Nattaphon Twinprai; Artit Boonrod; Arunnit Boonrod; Jarin Chindaprasirt; Wichien Sirithanaphol; Prinya Chindaprasirt; Prin Twinprai

doi:10.1016/j.heliyon.2022.e11266

Artificial intelligence (AI) vs. human in hip fracture detection

Heliyon. 2022 Oct 27;8(11):e11266. doi: 10.1016/j.heliyon.2022.e11266. eCollection 2022 Nov.

Authors

Nattaphon Twinprai¹, Artit Boonrod², Arunnit Boonrod³, Jarin Chindaprasirt⁴, Wichien Sirithanaphol⁵, Prinya Chindaprasirt⁶, Prin Twinprai⁷

Affiliations

¹ Trauma Unit, Department of Orthopedics, Srinagarind Hospital, Khon Kaen University, Thailand.
² Sport Unit, Department of Orthopedics, Srinagarind Hospital, Khon Kaen University, Thailand.
³ Neurology Unit, Department of Radiology, Srinagarind Hospital, Khon Kaen University, Thailand.
⁴ Department of Internal Medicine, Srinagarind Hospital, Khon Kaen University, Thailand.
⁵ Department of Surgery, Srinagarind Hospital, Khon Kaen University, Thailand.
⁶ Sustainable Infrastructure Research and Development Center, Department of Civil Engineering, Faculty of Engineering, Khon Kaen University, Thailand.
⁷ Musculoskeletal Unit, Department of Radiology, Srinagarind Hospital, Khon Kaen University, Thailand.

Abstract

Objective: This study aimed to assess the diagnostic accuracy and sensitivity of a YOLOv4-tiny AI model for detecting and classifying hip fractures types.

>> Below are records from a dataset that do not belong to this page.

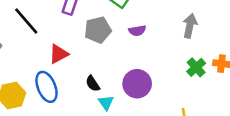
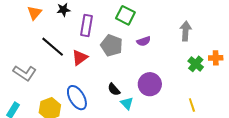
gray pentagon: (98, 30) -> (112, 45), turned -30
red triangle: (59, 54) -> (80, 58), moved

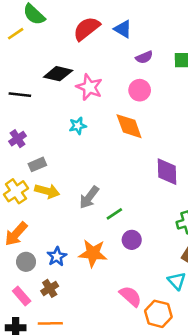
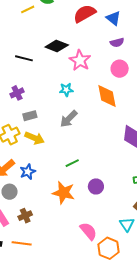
purple semicircle: (144, 57) -> (117, 42), moved
gray arrow: (89, 197) -> (69, 119), moved
green line: (114, 214) -> (72, 163), moved
blue star: (57, 257) -> (28, 172), moved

Materials and methods: In this retrospective study, a dataset of 1000 hip and pelvic radiographs was divided into a training set consisting of 450 fracture and 450 normal images (900 images total) and a testing set consisting of 50 fracture and 50 normal images (100 images total). The training set images were each manually augmented with a bounding box drawn around each hip, and each bounding box was manually labeled either (1) normal, (2) femoral neck fracture, (3) intertrochanteric fracture, or (4) subtrochanteric fracture. Next, a deep convolutional neural network YOLOv4-tiny AI model was trained using the augmented training set images, and then model performance was evaluated with the testing set images. Human doctors then evaluated the same testing set images, and the performances of the model and doctors were compared. The testing set contained no crossover data.

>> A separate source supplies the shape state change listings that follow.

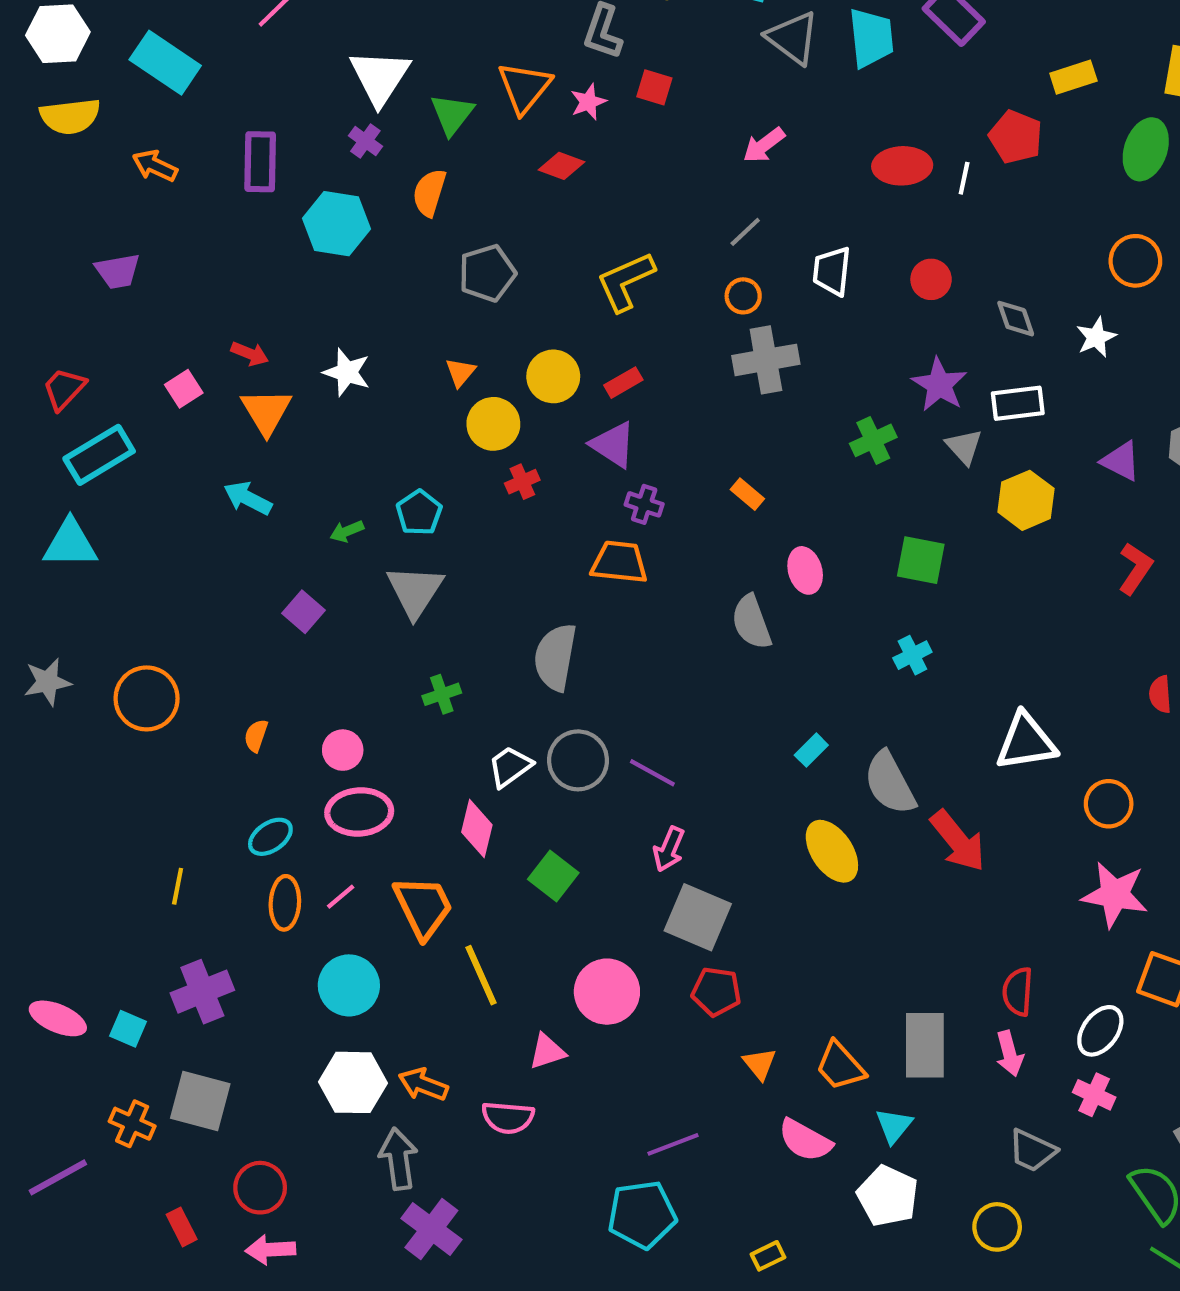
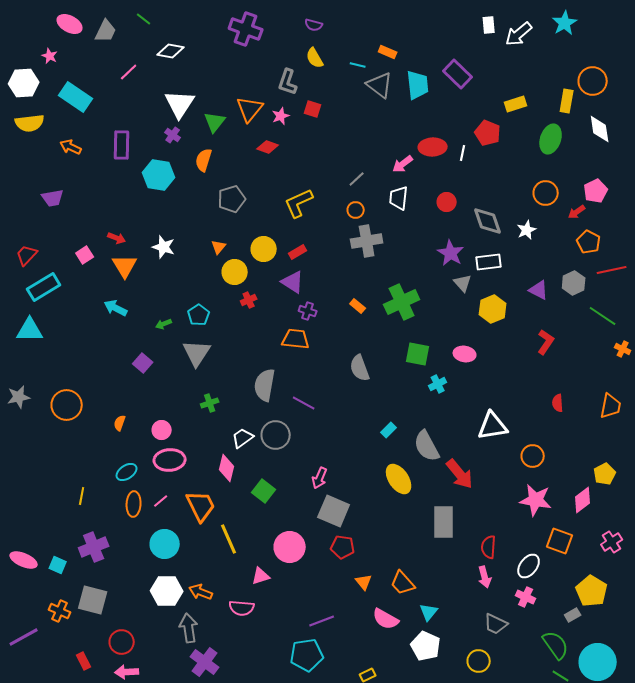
pink arrow: (764, 145) -> (403, 164), moved
gray diamond: (1016, 319) -> (488, 221), size x1.5
green cross: (873, 440) -> (402, 302), moved, size x1.6
green square: (921, 560) -> (418, 354), moved
pink ellipse: (805, 570) -> (465, 354), moved, turned -65
purple line: (652, 773) -> (304, 403), moved
gray rectangle: (925, 1045) -> (444, 522), moved

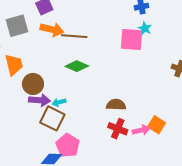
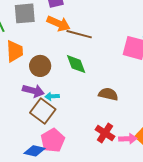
green diamond: (77, 66) -> (76, 64), turned 35
brown circle: (33, 84) -> (40, 66), moved
brown semicircle: (116, 105) -> (108, 94), moved

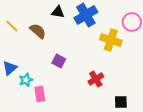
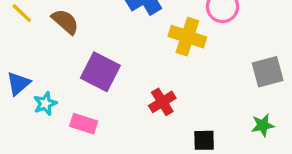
purple square: (59, 61) -> (100, 72), size x1.6
pink rectangle: (40, 94) -> (84, 124), moved, turned -63

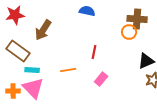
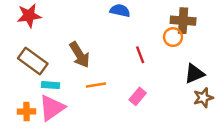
brown arrow: (43, 30) -> (80, 55), moved, turned -65
red line: (94, 52) -> (140, 55), moved, turned -32
pink triangle: (33, 88) -> (52, 108), turned 40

Results: The resulting output images revealed that the AI model produced bounding boxes around each hip region and classified the fracture and normal hip regions with a sensitivity of 96.2%, specificity of 94.6%, and an accuracy of 95%. The human doctors performed with a sensitivity ranging from 69.2 to 96.2%. Compared with human doctors, the detection rate sensitivity of the model was significantly better than a general practitioner and first-year residents and equivalent to specialist doctors.

Conclusions: This model showed hip fracture detection sensitivity comparable to well-trained radiologists and orthopedists and classified hip fractures highly accurately.

Keywords: Artificial intelligence; Computer vision; Deep learning; Hip fracture; Trauma.